Shares of AxoGen (NASDAQ:AXGN), a company recycling cadaverous nerve tissue, fell 24.1% during Monday's session. The company issued a preview of the year to come, and it wasn't what investors wanted to hear.
AxoGen released a preview of its fourth-quarter and full-year 2018 earnings report. More than a decade after launching its nerve graft products, they're still a tough sell. The company expects to report $83.9 million in total revenue for 2018. That's a 39% gain over 2017, which is a bit embarrassing when you consider the company also increased its number of direct sales reps by 42% in 2018.
In 2019, management expects total revenue to grow by at least 35% over the 2018 figure, but that failed to soothe investors because the company also plans to increase the number of direct sales reps by at least 35% in 2019 to get there.
During the first nine months of 2018, sales and administrative expenses worked out to 96% of revenue during the period, which doesn't leave anything for the bottom line. The company lost $17 million during the first nine months of 2018, and it looks like investors can expect further losses ahead.
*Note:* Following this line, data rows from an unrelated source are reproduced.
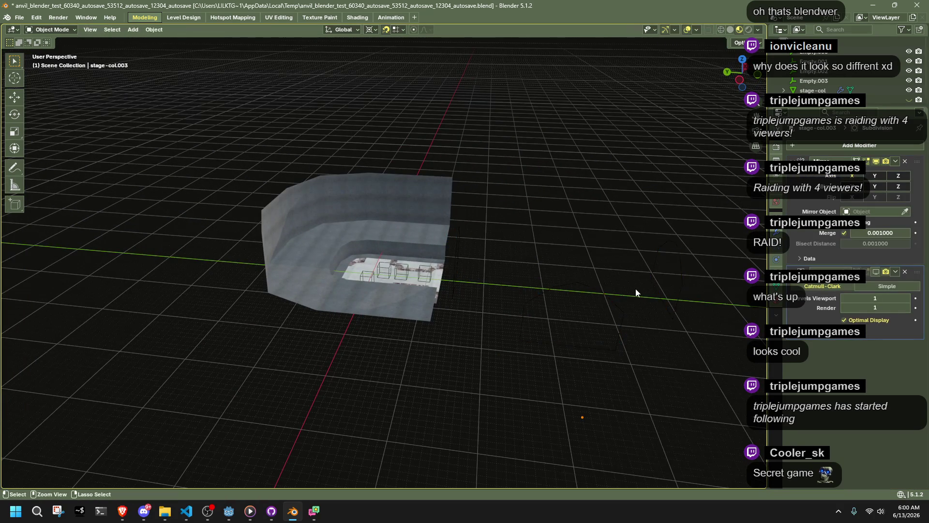
key(ctrl+z)
key(ctrl+z)
key(ctrl+z)
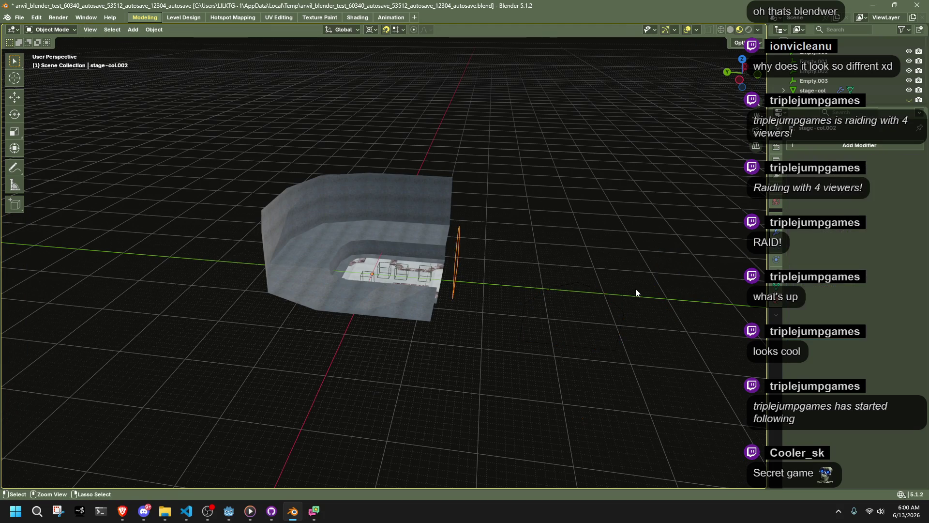
key(ctrl+z)
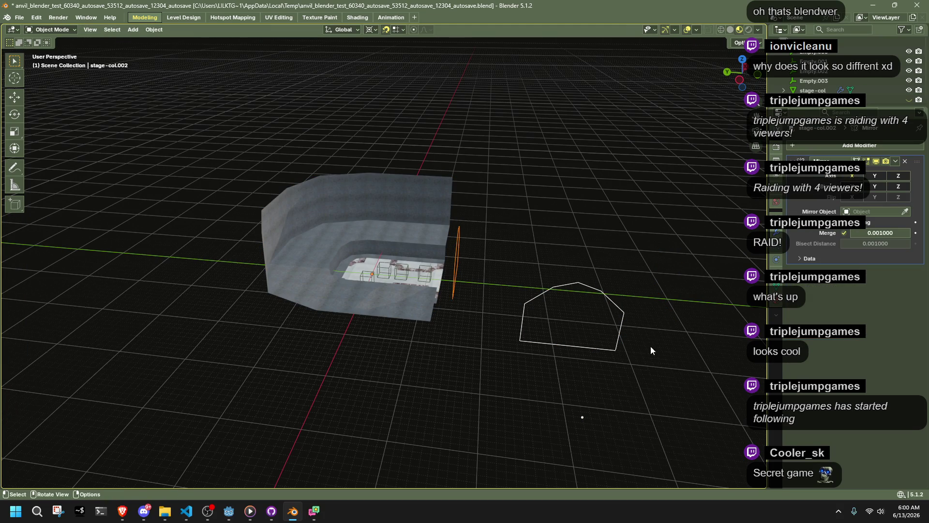
Apply the Mirror on the pentagon arch outline, then edit both arch outlines together.
click(594, 347)
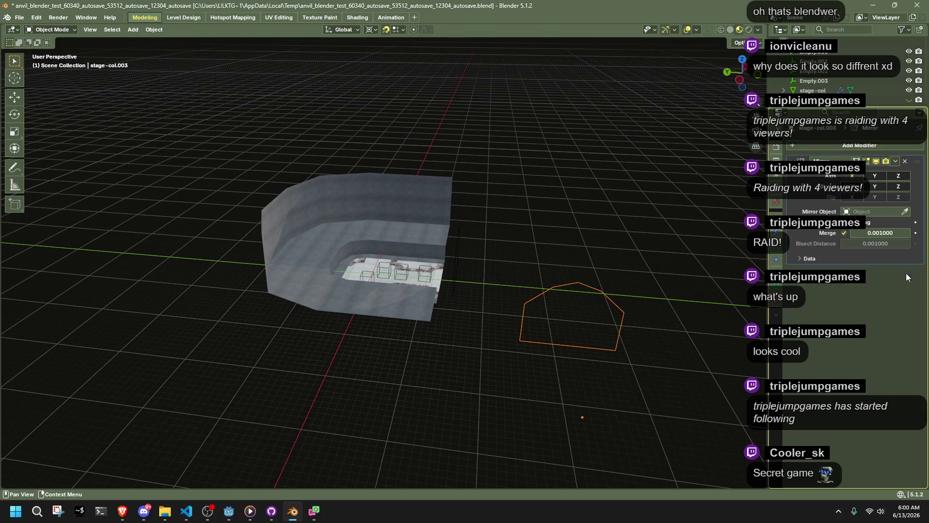
right_click(888, 162)
click(881, 175)
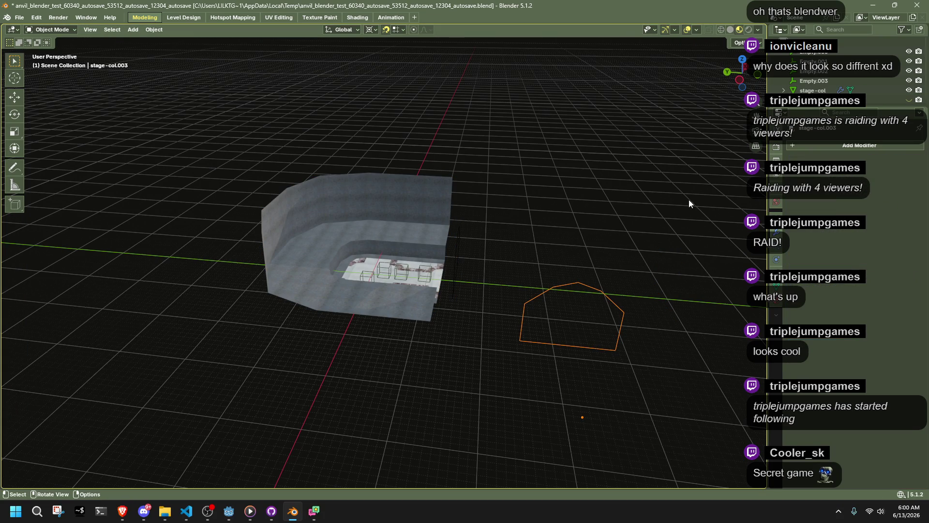
click(462, 260)
click(565, 287)
click(580, 272)
mouse_move(580, 272)
middle_down()
mouse_move(369, 263)
mouse_move(430, 272)
middle_up()
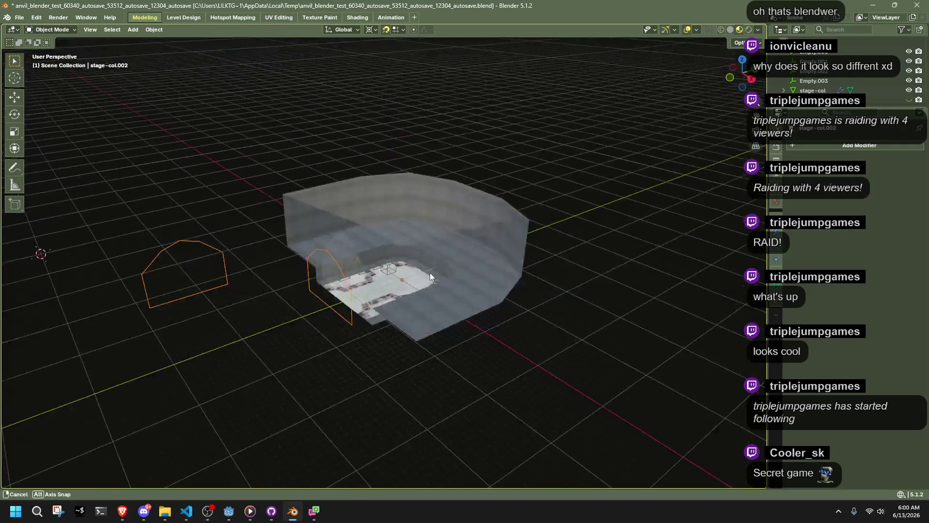
key(Tab)
Bridge the left and right arch edge loops with 3 cuts.
alt+click(163, 246)
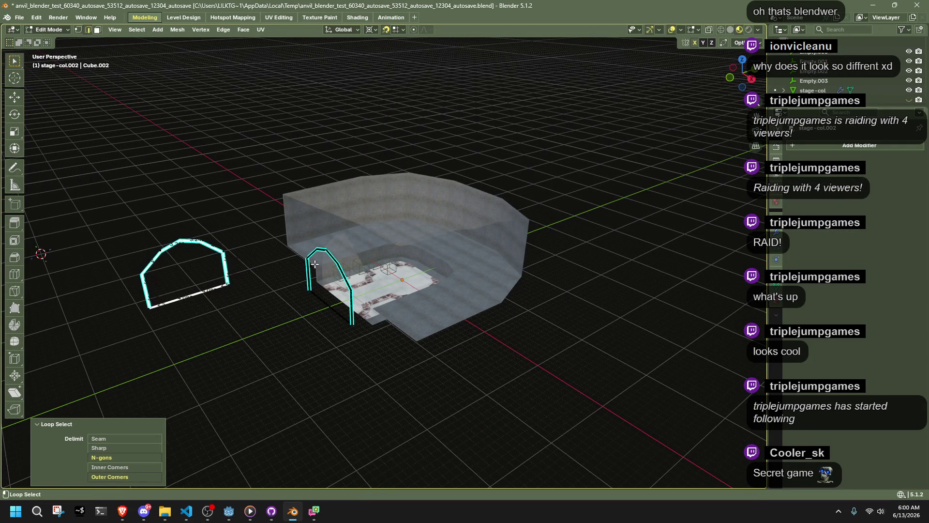
alt+shift+click(317, 248)
click(223, 29)
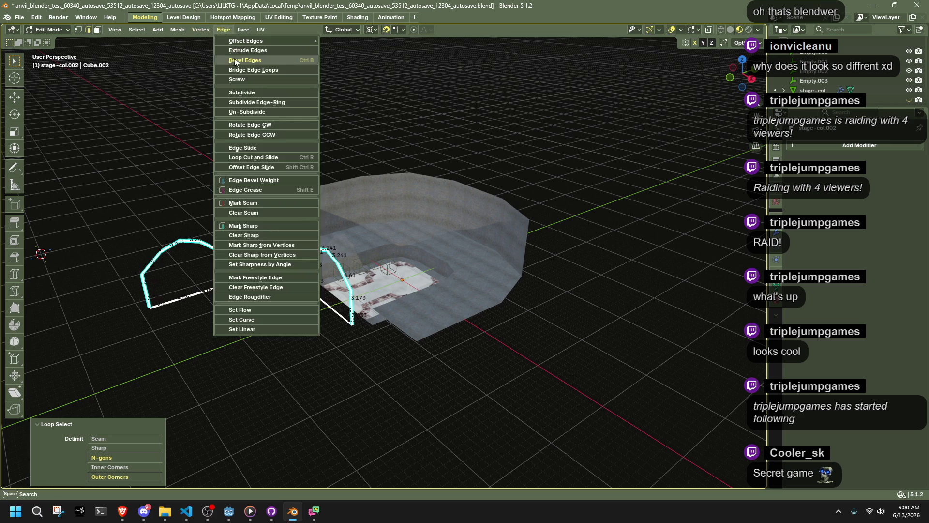
click(240, 66)
mouse_move(368, 174)
middle_down()
mouse_move(379, 179)
mouse_move(182, 435)
middle_up()
click(160, 434)
click(160, 434)
click(160, 433)
From top view, adjust the bridge smoothness and reset it to 1.000.
mouse_move(160, 434)
middle_down()
mouse_move(251, 425)
mouse_move(484, 300)
mouse_move(702, 200)
middle_up()
click(742, 77)
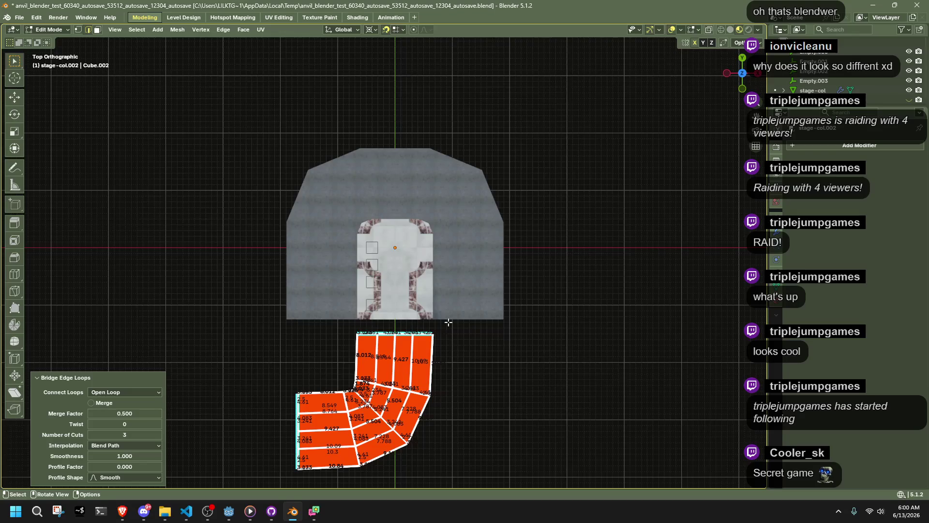
shift+middle_drag(222, 484, 222, 430)
mouse_move(111, 455)
mouse_down()
mouse_move(140, 456)
mouse_move(116, 456)
mouse_up()
scroll(283, 349, up, 2)
scroll(283, 349, up, 5)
The Avance Nerve graft is cadaverous nerve tissue that's been modified enough that the Food and Drug Administration should require it to pass the same review process undergone by all biologic drugs, but it's essentially been grandfathered in while AxoGen runs the necessary clinical trials. The company began enrolling patients in the Recon study in May 2015, and investors were expecting results within three years.
Instead of outcome results, AxoGen included another open-ended delay in its earnings preview. The company set out to enroll 150 patients in the Recon study when it began in 2015. Investigators have since raised the target enrollment number to 170, and they're still two subjects shy of complete enrollment. The study will follow patients for an entire year, so we won't be seeing Recon study results until 2020 or later.
An FDA approval could make it a lot easier for AxoGen to sell its products. Until the company appears serious about making it happen or shows signs of moving toward profitability, this stock is best avoided.